**TO BE DONE:**
1. In the text about Benjamín Mora, in what year did he win the Malaysian Super League title with Johor Darul Ta'zim?
2. How would you render this sentence from the text about Benjamín Mora in Spanish: "His mother, María Antonieta Mendívil, was a national volleyball player in the 1970s."
3. From the text about Benjamín Mora, update the part that opens with the words containing "Benjamín Mora Mendívil" and closes with "Cafetaleros de Tapachula.", putting "boxing promoter" in place of "wrestling promoter".

**TEXT EXCERPT:**
'''
Benjamín Mora Mendívil (born 25 June 1979) is a Mexican professional football manager who is the head coach of Atlas. With Johor Darul Ta'zim, he won the Malaysian Super League title in 2021.

Early life 
Mora described his early life as "nomadic" as he lived in several cities and moved about 20 times. His father, Benjamín Mora Mercado, was a businessman and wrestling promoter. His mother, María Antonieta Mendívil, was a national volleyball player in the 1970s.

Career
Mora started his coaching career in 2011 with Tijuana Reserves in the Mexican lower divisions, before becoming manager of Atlético Chiapas in 2014. Between 2012 and 2015, he also served as an assistant coach at various Mexican clubs, including Querétaro, Atlante and Cafetaleros de Tapachula.
'''
**MATERIAL SUPPLIED:**
'''
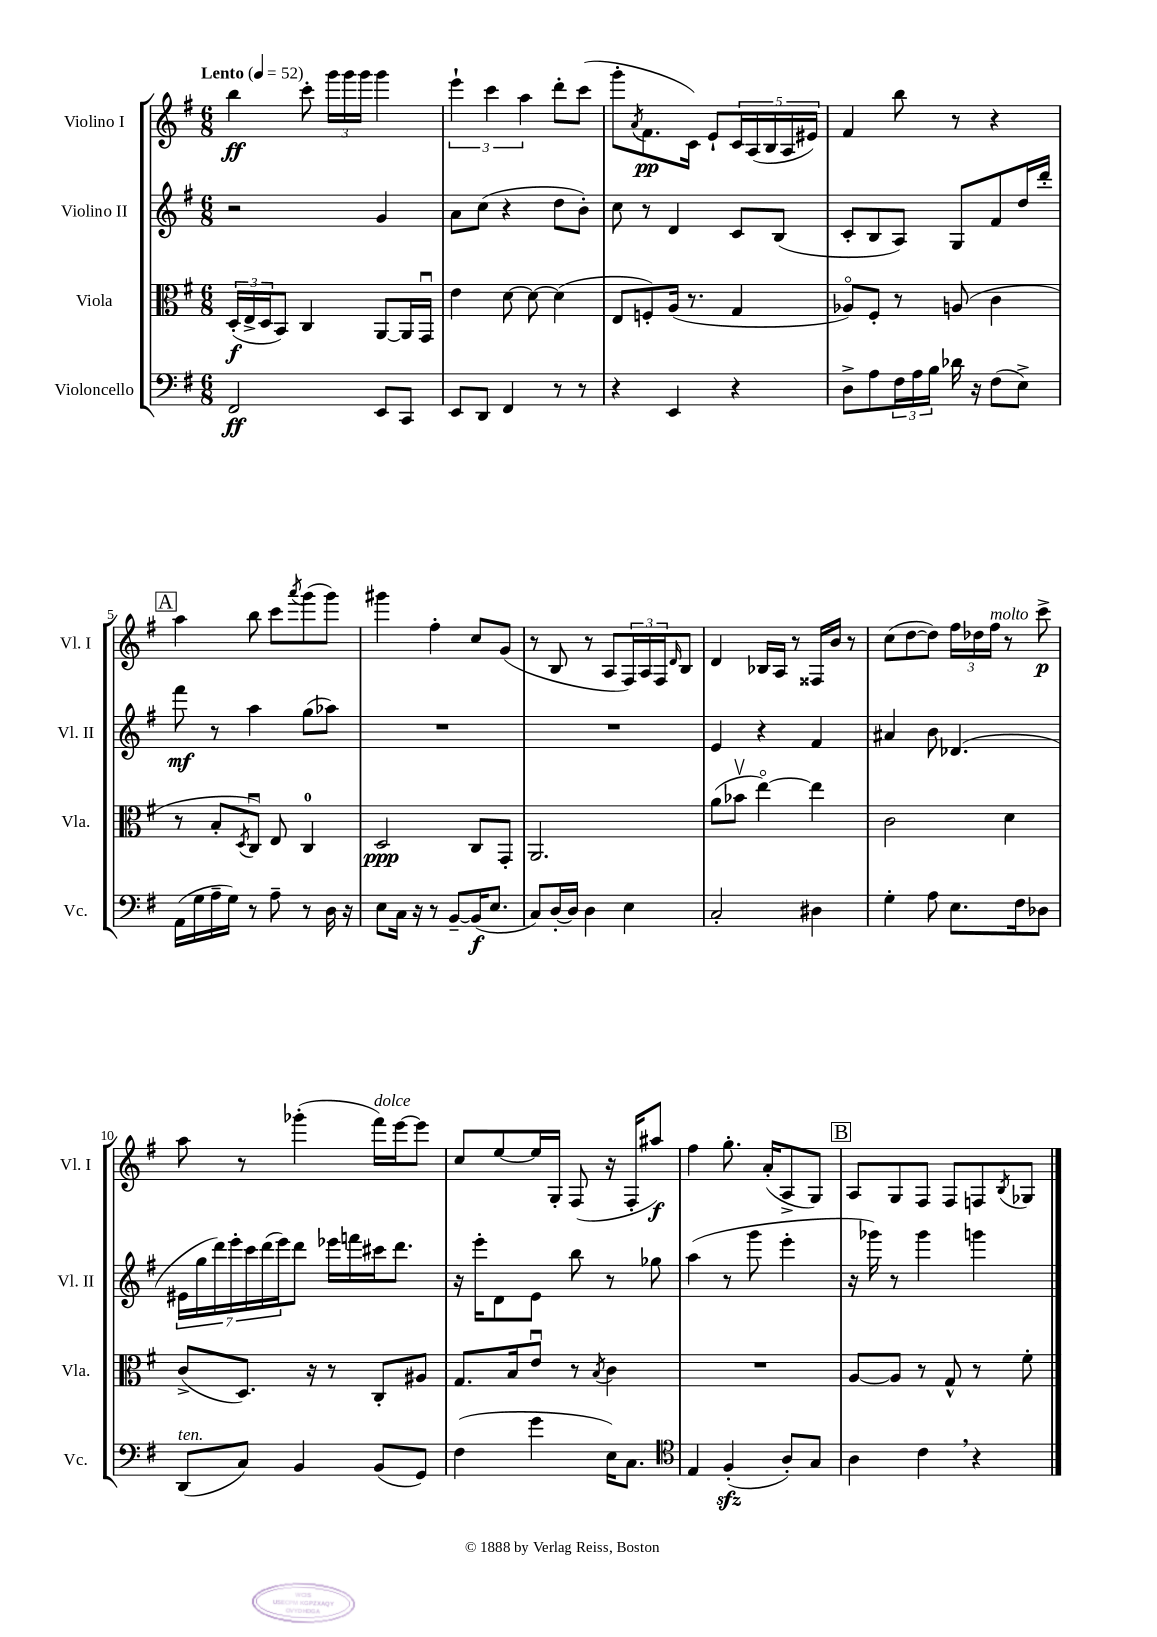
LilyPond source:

<<
\new StaffGroup <<
\new Staff = "s0" \with { instrumentName = "Violino I" shortInstrumentName = "Vl. I" } {
    \clef treble \key g \major \numericTimeSignature \time 6/8 \tempo "Lento" 4 = 52
    b''4\ff c'''8-. \tuplet 3/2 { g'''16 g'''16 g'''16 } g'''4 |
    \tuplet 3/2 { e'''4-! c'''4 a''4 } d'''8-. c'''8( |
    g'''8-. \acciaccatura { a'8 } fis'8.\pp c'16) e'8-! \tuplet 5/4 { c'16 a16( b16 a16 eis'16) } |
    fis'4 b''8 r8 r4 |
    \mark \markup { \box "A" } a''4 b''8 c'''8 \acciaccatura { a'''8 } g'''8( g'''8) |
    gis'''4 fis''4-. c''8 g'8( |
    r8 b8 r8 a8 \tuplet 3/2 { fis16) a16 fis16 } \grace { d'16 } b8 |
    d'4 bes16 a16 r8 fisis16 b'16 r8 |
    c''8( d''8~ d''8) \tuplet 3/2 { fis''16 des''16 fis''16^\markup { \italic "molto" } } r8 c'''8->\p |
    a''8 r8 ges'''4-.( fis'''16^\markup { \italic "dolce" }) e'''16~ e'''8 |
    c''8 e''8~ e''16 g16-. fis8( r16 fis16-. ais''8\f) |
    fis''4 g''8.-. a'16-.( a8-> g8) |
    \mark \markup { \box "B" } a8 g8 fis8 fis8 f8 \acciaccatura { b8 } ges8 \bar "|." |
}
\new Staff = "s1" \with { instrumentName = "Violino II" shortInstrumentName = "Vl. II" } {
    \clef treble \key g \major \numericTimeSignature \time 6/8
    r2 g'4 |
    a'8 c''8( r4 d''8 b'8-.) |
    c''8 r8 d'4 c'8 b8( |
    c'8-. b8 a8) g8 fis'8 d''16 d'''16-. |
    \mark \markup { \box "A" } fis'''8\mf r8 a''4 g''8( aes''8) |
    R2. |
    R2. |
    e'4 r4 fis'4 |
    ais'4 b'8 des'4.( |
    \tuplet 7/4 { eis'16 g''16 d'''16) e'''16-. c'''16 d'''16( e'''16) } d'''8 ees'''16 f'''16 cis'''16 d'''8. |
    r16 e'''16-. d'8 e'8 b''8 r8 ges''8 |
    a''4( r8 g'''8 e'''4-. |
    \mark \markup { \box "B" } r16 ges'''16) r8 ges'''4 g'''4 \bar "|." |
}
\new Staff = "s2" \with { instrumentName = "Viola" shortInstrumentName = "Vla." } {
    \clef alto \key g \major \numericTimeSignature \time 6/8
    \tuplet 3/2 { d16-.\f( e16-> d16 } b,8) c4 a,8~ a,16 g,16\downbow |
    e'4 d'8~ d'8~ d'4( |
    e8 f8-.) a16( r8. g4 |
    aes8\flageolet) fis8-. r8 a8( c'4 |
    \mark \markup { \box "A" } r8 b8-. \acciaccatura { d8 } c8\downbow) e8 c4-0 |
    d2\ppp c8 g,8-. |
    a,2. |
    a'8( bes'8\upbow e''4~\flageolet) e''4 |
    c'2 d'4 |
    c'8->( d8.) r16 r8 c8-. ais8 |
    g8. b16 e'8\downbow r8 \acciaccatura { b8 } c'4 |
    R2. |
    \mark \markup { \box "B" } a8~ a8 r8 g8-^ r8 fis'8-. \bar "|." |
}
\new Staff = "s3" \with { instrumentName = "Violoncello" shortInstrumentName = "Vc." } {
    \clef bass \key g \major \numericTimeSignature \time 6/8
    fis,2\ff e,8 c,8 |
    e,8 d,8 fis,4 r8 r8 |
    r4 e,4 r4 |
    d8-> a8 \tuplet 3/2 { fis16 a16 b16 } des'16 r16 fis8( e8->) |
    \mark \markup { \box "A" } a,16( g16 a16-- g16) r8 a8-- r8 d16 r16 |
    e8 c16 r16 r8 b,8~-- b,16\f( e8. |
    c8) d16~-. d16 d4 e4 |
    c2-. dis4 |
    g4-. a8 e8. fis16 des8 |
    d,8^\markup { \italic "ten." }( c8) b,4 b,8( g,8) |
    fis4( g'4 e16) c8. |
    \clef tenor e4 fis4-.\sfz( a8-.) g8 |
    \mark \markup { \box "B" } a4 c'4 \breathe r4 \bar "|." |
}
>>
>>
'''
**ANSWERS PROVIDED:**
1. 2021

2. Su madre, María Antonieta Mendívil, fue jugadora nacional de voleibol en la década de 1970.

3.
Benjamín Mora Mendívil (born 25 June 1979) is a Mexican professional football manager who is the head coach of Atlas. With Johor Darul Ta'zim, he won the Malaysian Super League title in 2021.

Early life 
Mora described his early life as "nomadic" as he lived in several cities and moved about 20 times. His father, Benjamín Mora Mercado, was a businessman and boxing promoter. His mother, María Antonieta Mendívil, was a national volleyball player in the 1970s.

Career
Mora started his coaching career in 2011 with Tijuana Reserves in the Mexican lower divisions, before becoming manager of Atlético Chiapas in 2014. Between 2012 and 2015, he also served as an assistant coach at various Mexican clubs, including Querétaro, Atlante and Cafetaleros de Tapachula.